Written by Katya Camyab
Upon watching “The Shadow,” and knowing that it was solely based on dance, I was anxious as to whether I would enjoy it due to the lack of speech. However, I can safely say that I was hooked from beginning to end, intrigued by the complexity of themes such as the power of the unconscious and desire. These themes were explored through the performers use of powerful choreography and extreme facial expression in order to convey the darker aspects of the human mind. Anthony Missen’s choreography is a triumph!
“The Shadow” follows the story of six individuals whom are spurred on by their unconscious and unknown side of their personalities. Anthony Missen explains that “The Shadow” is present within all of us. The artistic use of consistent black and white lighting, helped to explore this concept further, alluding to the light and dark aspects of an individuals mentality and the lengths in which they are willing to go to to conceal it.
As the play developed and the plot intensified, we were able to witness the darker sides of the characters onstage.

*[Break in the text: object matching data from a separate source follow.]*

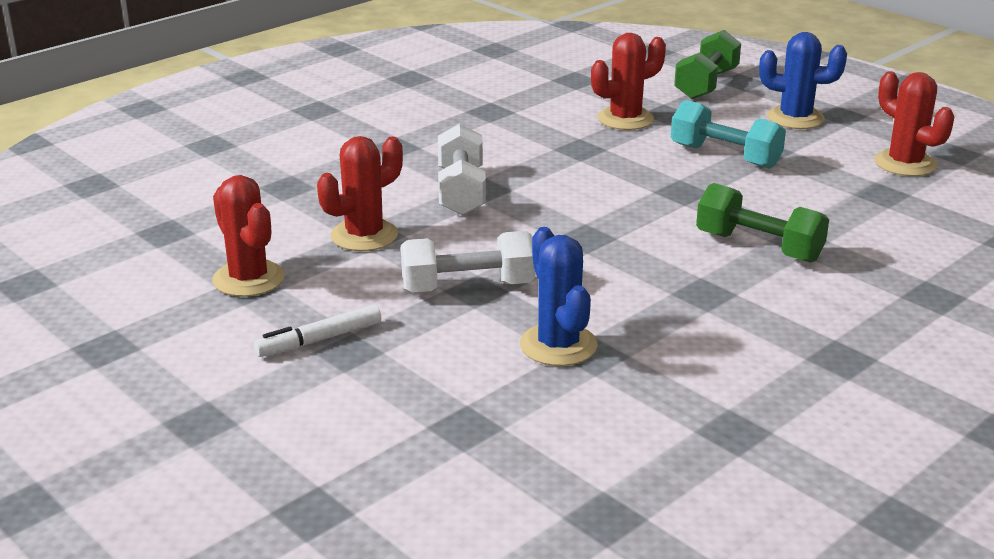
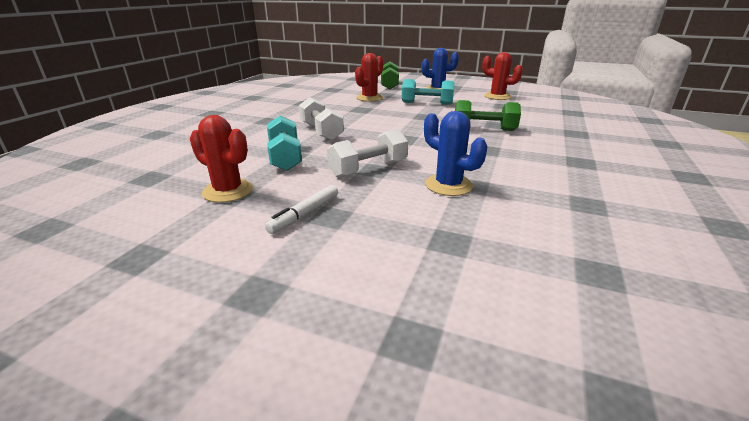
camera: 25 degrees left, 0 degrees up
red cactus [317,136,403,251] -> turquoise dumbbell [267,115,302,171]

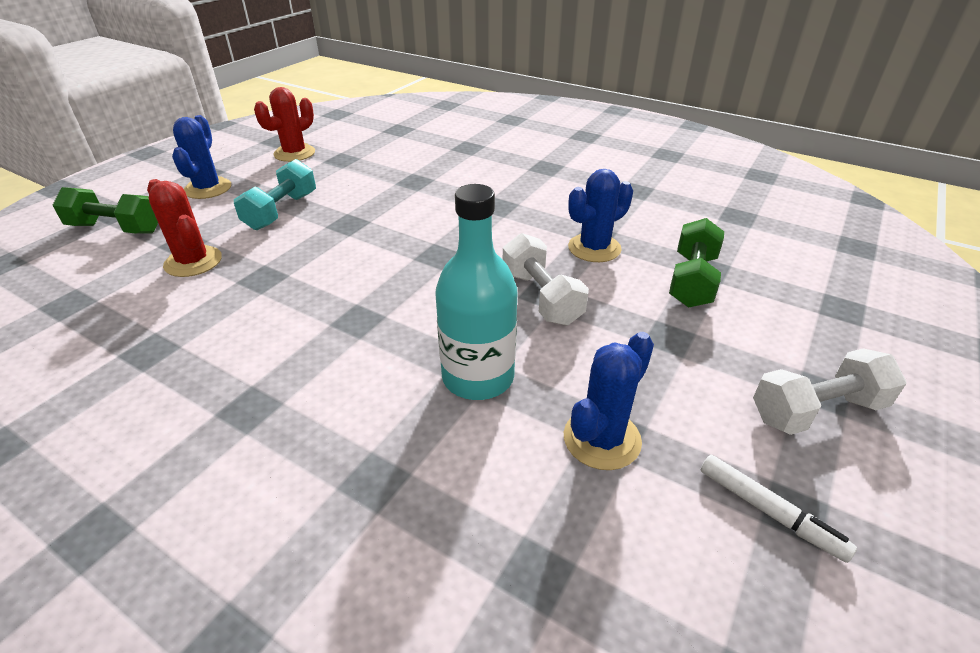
camera: 80 degrees left, 10 degrees up
red cactus [190,115,253,203] -> blue cactus [564,332,654,470]
white marker [265,185,338,234] -> white marker moved to [701,455,857,563]
turquoise dumbbell [267,115,302,171] -> turquoise bottle [435,184,517,400]
white dumbbell [299,97,344,140] -> white dumbbell moved to [753,348,907,435]
green dumbbell [455,100,521,131] -> green dumbbell moved to [669,218,724,308]

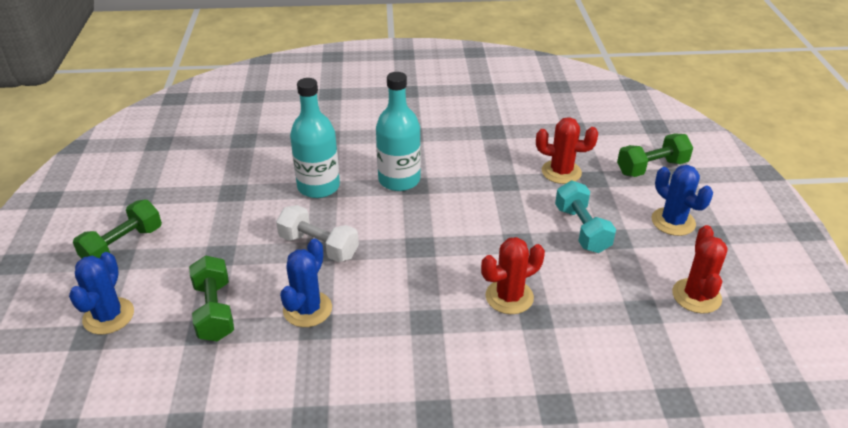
camera: 145 degrees right, 0 degrees up
blue cactus [564,332,654,470] -> blue cactus moved to [69,252,134,335]
white marker [701,455,857,563] -> none
white dumbbell [753,348,907,435] -> green dumbbell [73,200,162,259]
none -> turquoise bottle [376,72,421,191]
none -> red cactus [481,237,545,314]

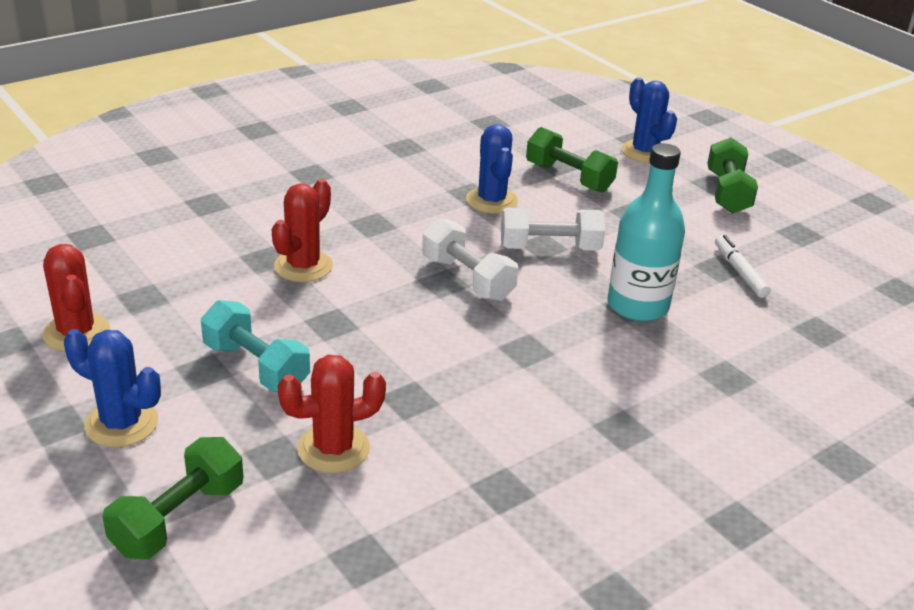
camera: 145 degrees right, 5 degrees down
turquoise bottle [376,72,421,191] -> none
none -> white dumbbell [422,218,518,301]
none -> white marker [715,235,771,298]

This had been achieved through the use of solo pieces where the intensity of the characters unconscious and the deeper sides of their humanity had been heightened. This emotive use of intense choreography, allowed me to connect with the characters onstage and question the isolation one may experience when stripped back to one’s truest form.
There is a particular pair of cast members that I find it essential to mention as I was transfixed by them from beginning to end. Theo Fapohunda and Juliana Javier – Fapohudna executed their movements incredibly, demonstrating amazing core strength and emotional passion throughout. The lack of talking within the show intensified their relationship as it allowed the audience members to independently interpret the meaning behind the dancers’ movements.
Anthony Missen spoke to The Mancunion and explained that if we were to take one thing away from the show it would “be that everyone in the audience will spend a moment reflecting on their own shadows,” and I definitely did. The concept of “The Shadow” added an extra dimension to the play, as there had been a “shadow” for each member of the cast, dressed in all black outfits. This alluded to the aspect of our unconscious that often we want to remain unseen. Therefore, it was effective that the use of costume had been incorporated in order to facilitate this concept and deeper meaning.
Often I found it difficult to concentrate whilst watching dance pieces due to the lack of speech. However, I was glued to the characters onstage throughout. The complex choreography and the use of lighting particularly the incorporation of “the shadow,” allowed the audience to always have something to focus on and be intrigued by. The Shadow is continuing its UK tour until the 30th November 2019 at HOME and I urge you to go and see it!